### Work to be completed
Every entry that follows should be output again, word for word.

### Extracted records
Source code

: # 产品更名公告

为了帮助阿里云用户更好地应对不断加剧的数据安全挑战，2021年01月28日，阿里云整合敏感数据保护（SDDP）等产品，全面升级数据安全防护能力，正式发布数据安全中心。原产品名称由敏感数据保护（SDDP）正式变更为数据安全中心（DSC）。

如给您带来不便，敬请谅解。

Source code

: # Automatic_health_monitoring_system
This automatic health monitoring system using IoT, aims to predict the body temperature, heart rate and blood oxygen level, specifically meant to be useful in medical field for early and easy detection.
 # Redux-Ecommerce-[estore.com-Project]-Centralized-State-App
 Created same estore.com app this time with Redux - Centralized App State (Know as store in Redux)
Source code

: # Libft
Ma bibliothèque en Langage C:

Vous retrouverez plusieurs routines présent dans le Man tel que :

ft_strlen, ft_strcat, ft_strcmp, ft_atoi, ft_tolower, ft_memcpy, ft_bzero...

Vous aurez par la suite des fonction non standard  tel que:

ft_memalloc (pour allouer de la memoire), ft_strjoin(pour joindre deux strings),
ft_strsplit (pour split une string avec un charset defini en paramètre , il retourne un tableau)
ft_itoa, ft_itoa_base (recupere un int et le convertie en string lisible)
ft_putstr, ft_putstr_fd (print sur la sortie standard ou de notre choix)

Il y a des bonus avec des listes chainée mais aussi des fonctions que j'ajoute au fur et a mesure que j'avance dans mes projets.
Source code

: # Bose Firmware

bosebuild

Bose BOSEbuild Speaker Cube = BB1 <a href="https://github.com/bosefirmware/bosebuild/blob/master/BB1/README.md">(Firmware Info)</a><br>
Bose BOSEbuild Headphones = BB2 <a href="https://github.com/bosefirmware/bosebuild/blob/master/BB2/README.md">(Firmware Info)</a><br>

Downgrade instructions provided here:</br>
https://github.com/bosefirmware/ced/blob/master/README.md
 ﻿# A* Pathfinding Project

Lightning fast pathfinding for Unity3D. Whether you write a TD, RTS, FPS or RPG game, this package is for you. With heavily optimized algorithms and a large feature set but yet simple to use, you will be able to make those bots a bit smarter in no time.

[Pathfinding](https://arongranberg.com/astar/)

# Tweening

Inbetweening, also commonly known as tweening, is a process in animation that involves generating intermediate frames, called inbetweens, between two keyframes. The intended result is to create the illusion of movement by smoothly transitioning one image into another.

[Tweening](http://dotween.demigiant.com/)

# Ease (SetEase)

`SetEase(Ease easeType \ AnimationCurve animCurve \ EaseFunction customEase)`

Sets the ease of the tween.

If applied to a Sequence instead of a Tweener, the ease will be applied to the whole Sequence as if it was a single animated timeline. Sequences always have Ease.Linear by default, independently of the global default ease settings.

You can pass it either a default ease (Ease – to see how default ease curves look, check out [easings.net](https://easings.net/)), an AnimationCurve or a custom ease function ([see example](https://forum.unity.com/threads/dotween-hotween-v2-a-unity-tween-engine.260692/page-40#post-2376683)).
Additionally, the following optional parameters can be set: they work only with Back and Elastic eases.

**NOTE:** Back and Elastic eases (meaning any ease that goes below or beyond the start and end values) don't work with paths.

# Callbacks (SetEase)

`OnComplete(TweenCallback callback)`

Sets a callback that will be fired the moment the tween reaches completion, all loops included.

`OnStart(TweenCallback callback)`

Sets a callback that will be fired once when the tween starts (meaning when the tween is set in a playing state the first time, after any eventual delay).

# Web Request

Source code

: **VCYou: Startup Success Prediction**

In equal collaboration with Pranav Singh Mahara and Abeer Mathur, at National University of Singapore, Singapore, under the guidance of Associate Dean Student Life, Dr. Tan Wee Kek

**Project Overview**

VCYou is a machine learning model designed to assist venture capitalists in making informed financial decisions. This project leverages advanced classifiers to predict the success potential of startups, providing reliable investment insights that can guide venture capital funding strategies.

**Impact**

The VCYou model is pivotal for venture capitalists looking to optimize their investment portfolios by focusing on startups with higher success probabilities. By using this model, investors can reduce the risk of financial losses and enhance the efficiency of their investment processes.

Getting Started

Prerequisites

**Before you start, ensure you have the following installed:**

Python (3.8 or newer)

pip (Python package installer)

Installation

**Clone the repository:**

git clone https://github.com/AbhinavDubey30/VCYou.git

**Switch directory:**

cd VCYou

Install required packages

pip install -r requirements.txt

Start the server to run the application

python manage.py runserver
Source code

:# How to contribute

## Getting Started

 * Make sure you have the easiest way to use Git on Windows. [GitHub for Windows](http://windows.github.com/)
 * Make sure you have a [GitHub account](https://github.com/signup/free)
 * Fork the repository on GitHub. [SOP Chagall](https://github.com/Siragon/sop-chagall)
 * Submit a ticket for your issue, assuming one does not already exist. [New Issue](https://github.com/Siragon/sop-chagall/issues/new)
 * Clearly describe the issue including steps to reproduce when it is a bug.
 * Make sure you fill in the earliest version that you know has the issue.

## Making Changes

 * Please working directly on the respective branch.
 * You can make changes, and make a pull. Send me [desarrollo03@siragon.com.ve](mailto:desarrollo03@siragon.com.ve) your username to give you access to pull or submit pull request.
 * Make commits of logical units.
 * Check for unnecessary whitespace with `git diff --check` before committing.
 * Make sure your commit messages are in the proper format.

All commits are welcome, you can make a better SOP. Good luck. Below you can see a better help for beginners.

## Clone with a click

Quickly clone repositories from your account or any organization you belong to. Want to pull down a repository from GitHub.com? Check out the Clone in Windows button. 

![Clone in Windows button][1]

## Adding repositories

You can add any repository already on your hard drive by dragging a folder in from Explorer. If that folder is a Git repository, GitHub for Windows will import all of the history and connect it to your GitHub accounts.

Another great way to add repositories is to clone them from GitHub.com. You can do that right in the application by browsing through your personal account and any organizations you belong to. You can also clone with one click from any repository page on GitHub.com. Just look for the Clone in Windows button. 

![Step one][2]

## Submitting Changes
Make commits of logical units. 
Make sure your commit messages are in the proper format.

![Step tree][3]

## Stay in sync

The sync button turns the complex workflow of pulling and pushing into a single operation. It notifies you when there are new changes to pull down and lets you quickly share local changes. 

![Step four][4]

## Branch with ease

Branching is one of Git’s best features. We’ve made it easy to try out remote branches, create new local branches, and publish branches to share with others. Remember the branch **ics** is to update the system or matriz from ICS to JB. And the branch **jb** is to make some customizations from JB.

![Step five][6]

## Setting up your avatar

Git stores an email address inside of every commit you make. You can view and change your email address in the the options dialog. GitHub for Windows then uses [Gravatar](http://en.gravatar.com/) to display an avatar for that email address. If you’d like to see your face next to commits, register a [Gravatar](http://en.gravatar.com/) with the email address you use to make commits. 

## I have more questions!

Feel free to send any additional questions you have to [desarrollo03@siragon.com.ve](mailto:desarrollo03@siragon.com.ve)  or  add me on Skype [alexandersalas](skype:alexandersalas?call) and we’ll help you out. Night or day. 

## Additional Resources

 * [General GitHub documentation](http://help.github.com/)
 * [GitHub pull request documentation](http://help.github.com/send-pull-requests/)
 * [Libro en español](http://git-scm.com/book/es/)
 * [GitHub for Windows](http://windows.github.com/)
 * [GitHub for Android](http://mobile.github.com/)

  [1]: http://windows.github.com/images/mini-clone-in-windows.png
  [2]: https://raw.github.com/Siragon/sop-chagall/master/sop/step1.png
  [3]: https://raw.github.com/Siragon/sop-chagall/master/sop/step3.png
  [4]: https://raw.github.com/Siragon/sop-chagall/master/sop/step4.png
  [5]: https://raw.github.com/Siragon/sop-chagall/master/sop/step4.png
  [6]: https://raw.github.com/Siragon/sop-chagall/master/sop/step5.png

### Task response
Source code

: # 产品更名公告

为了帮助阿里云用户更好地应对不断加剧的数据安全挑战，2021年01月28日，阿里云整合敏感数据保护（SDDP）等产品，全面升级数据安全防护能力，正式发布数据安全中心。原产品名称由敏感数据保护（SDDP）正式变更为数据安全中心（DSC）。

如给您带来不便，敬请谅解。

Source code

: # Automatic_health_monitoring_system
This automatic health monitoring system using IoT, aims to predict the body temperature, heart rate and blood oxygen level, specifically meant to be useful in medical field for early and easy detection.
 # Redux-Ecommerce-[estore.com-Project]-Centralized-State-App
 Created same estore.com app this time with Redux - Centralized App State (Know as store in Redux)
Source code

: # Libft
Ma bibliothèque en Langage C:

Vous retrouverez plusieurs routines présent dans le Man tel que :

ft_strlen, ft_strcat, ft_strcmp, ft_atoi, ft_tolower, ft_memcpy, ft_bzero...

Vous aurez par la suite des fonction non standard  tel que:

ft_memalloc (pour allouer de la memoire), ft_strjoin(pour joindre deux strings),
ft_strsplit (pour split une string avec un charset defini en paramètre , il retourne un tableau)
ft_itoa, ft_itoa_base (recupere un int et le convertie en string lisible)
ft_putstr, ft_putstr_fd (print sur la sortie standard ou de notre choix)

Il y a des bonus avec des listes chainée mais aussi des fonctions que j'ajoute au fur et a mesure que j'avance dans mes projets.
Source code

: # Bose Firmware

bosebuild

Bose BOSEbuild Speaker Cube = BB1 <a href="https://github.com/bosefirmware/bosebuild/blob/master/BB1/README.md">(Firmware Info)</a><br>
Bose BOSEbuild Headphones = BB2 <a href="https://github.com/bosefirmware/bosebuild/blob/master/BB2/README.md">(Firmware Info)</a><br>

Downgrade instructions provided here:</br>
https://github.com/bosefirmware/ced/blob/master/README.md
 ﻿# A* Pathfinding Project

Lightning fast pathfinding for Unity3D. Whether you write a TD, RTS, FPS or RPG game, this package is for you. With heavily optimized algorithms and a large feature set but yet simple to use, you will be able to make those bots a bit smarter in no time.

[Pathfinding](https://arongranberg.com/astar/)

# Tweening

Inbetweening, also commonly known as tweening, is a process in animation that involves generating intermediate frames, called inbetweens, between two keyframes. The intended result is to create the illusion of movement by smoothly transitioning one image into another.

[Tweening](http://dotween.demigiant.com/)

# Ease (SetEase)

`SetEase(Ease easeType \ AnimationCurve animCurve \ EaseFunction customEase)`

Sets the ease of the tween.

If applied to a Sequence instead of a Tweener, the ease will be applied to the whole Sequence as if it was a single animated timeline. Sequences always have Ease.Linear by default, independently of the global default ease settings.

You can pass it either a default ease (Ease – to see how default ease curves look, check out [easings.net](https://easings.net/)), an AnimationCurve or a custom ease function ([see example](https://forum.unity.com/threads/dotween-hotween-v2-a-unity-tween-engine.260692/page-40#post-2376683)).
Additionally, the following optional parameters can be set: they work only with Back and Elastic eases.

**NOTE:** Back and Elastic eases (meaning any ease that goes below or beyond the start and end values) don't work with paths.

# Callbacks (SetEase)

`OnComplete(TweenCallback callback)`

Sets a callback that will be fired the moment the tween reaches completion, all loops included.

`OnStart(TweenCallback callback)`

Sets a callback that will be fired once when the tween starts (meaning when the tween is set in a playing state the first time, after any eventual delay).

# Web Request

Source code

: **VCYou: Startup Success Prediction**

In equal collaboration with Pranav Singh Mahara and Abeer Mathur, at National University of Singapore, Singapore, under the guidance of Associate Dean Student Life, Dr. Tan Wee Kek

**Project Overview**

VCYou is a machine learning model designed to assist venture capitalists in making informed financial decisions. This project leverages advanced classifiers to predict the success potential of startups, providing reliable investment insights that can guide venture capital funding strategies.

**Impact**

The VCYou model is pivotal for venture capitalists looking to optimize their investment portfolios by focusing on startups with higher success probabilities. By using this model, investors can reduce the risk of financial losses and enhance the efficiency of their investment processes.

Getting Started

Prerequisites

**Before you start, ensure you have the following installed:**

Python (3.8 or newer)

pip (Python package installer)

Installation

**Clone the repository:**

git clone https://github.com/AbhinavDubey30/VCYou.git

**Switch directory:**

cd VCYou

Install required packages

pip install -r requirements.txt

Start the server to run the application

python manage.py runserver
Source code

:# How to contribute

## Getting Started

 * Make sure you have the easiest way to use Git on Windows. [GitHub for Windows](http://windows.github.com/)
 * Make sure you have a [GitHub account](https://github.com/signup/free)
 * Fork the repository on GitHub. [SOP Chagall](https://github.com/Siragon/sop-chagall)
 * Submit a ticket for your issue, assuming one does not already exist. [New Issue](https://github.com/Siragon/sop-chagall/issues/new)
 * Clearly describe the issue including steps to reproduce when it is a bug.
 * Make sure you fill in the earliest version that you know has the issue.

## Making Changes

 * Please working directly on the respective branch.
 * You can make changes, and make a pull. Send me [desarrollo03@siragon.com.ve](mailto:desarrollo03@siragon.com.ve) your username to give you access to pull or submit pull request.
 * Make commits of logical units.
 * Check for unnecessary whitespace with `git diff --check` before committing.
 * Make sure your commit messages are in the proper format.

All commits are welcome, you can make a better SOP. Good luck. Below you can see a better help for beginners.

## Clone with a click

Quickly clone repositories from your account or any organization you belong to. Want to pull down a repository from GitHub.com? Check out the Clone in Windows button. 

![Clone in Windows button][1]

## Adding repositories

You can add any repository already on your hard drive by dragging a folder in from Explorer. If that folder is a Git repository, GitHub for Windows will import all of the history and connect it to your GitHub accounts.

Another great way to add repositories is to clone them from GitHub.com. You can do that right in the application by browsing through your personal account and any organizations you belong to. You can also clone with one click from any repository page on GitHub.com. Just look for the Clone in Windows button. 

![Step one][2]

## Submitting Changes
Make commits of logical units. 
Make sure your commit messages are in the proper format.

![Step tree][3]

## Stay in sync

The sync button turns the complex workflow of pulling and pushing into a single operation. It notifies you when there are new changes to pull down and lets you quickly share local changes. 

![Step four][4]

## Branch with ease

Branching is one of Git’s best features. We’ve made it easy to try out remote branches, create new local branches, and publish branches to share with others. Remember the branch **ics** is to update the system or matriz from ICS to JB. And the branch **jb** is to make some customizations from JB.

![Step five][6]

## Setting up your avatar

Git stores an email address inside of every commit you make. You can view and change your email address in the the options dialog. GitHub for Windows then uses [Gravatar](http://en.gravatar.com/) to display an avatar for that email address. If you’d like to see your face next to commits, register a [Gravatar](http://en.gravatar.com/) with the email address you use to make commits. 

## I have more questions!

Feel free to send any additional questions you have to [desarrollo03@siragon.com.ve](mailto:desarrollo03@siragon.com.ve)  or  add me on Skype [alexandersalas](skype:alexandersalas?call) and we’ll help you out. Night or day. 

## Additional Resources

 * [General GitHub documentation](http://help.github.com/)
 * [GitHub pull request documentation](http://help.github.com/send-pull-requests/)
 * [Libro en español](http://git-scm.com/book/es/)
 * [GitHub for Windows](http://windows.github.com/)
 * [GitHub for Android](http://mobile.github.com/)

  [1]: http://windows.github.com/images/mini-clone-in-windows.png
  [2]: https://raw.github.com/Siragon/sop-chagall/master/sop/step1.png
  [3]: https://raw.github.com/Siragon/sop-chagall/master/sop/step3.png
  [4]: https://raw.github.com/Siragon/sop-chagall/master/sop/step4.png
  [5]: https://raw.github.com/Siragon/sop-chagall/master/sop/step4.png
  [6]: https://raw.github.com/Siragon/sop-chagall/master/sop/step5.png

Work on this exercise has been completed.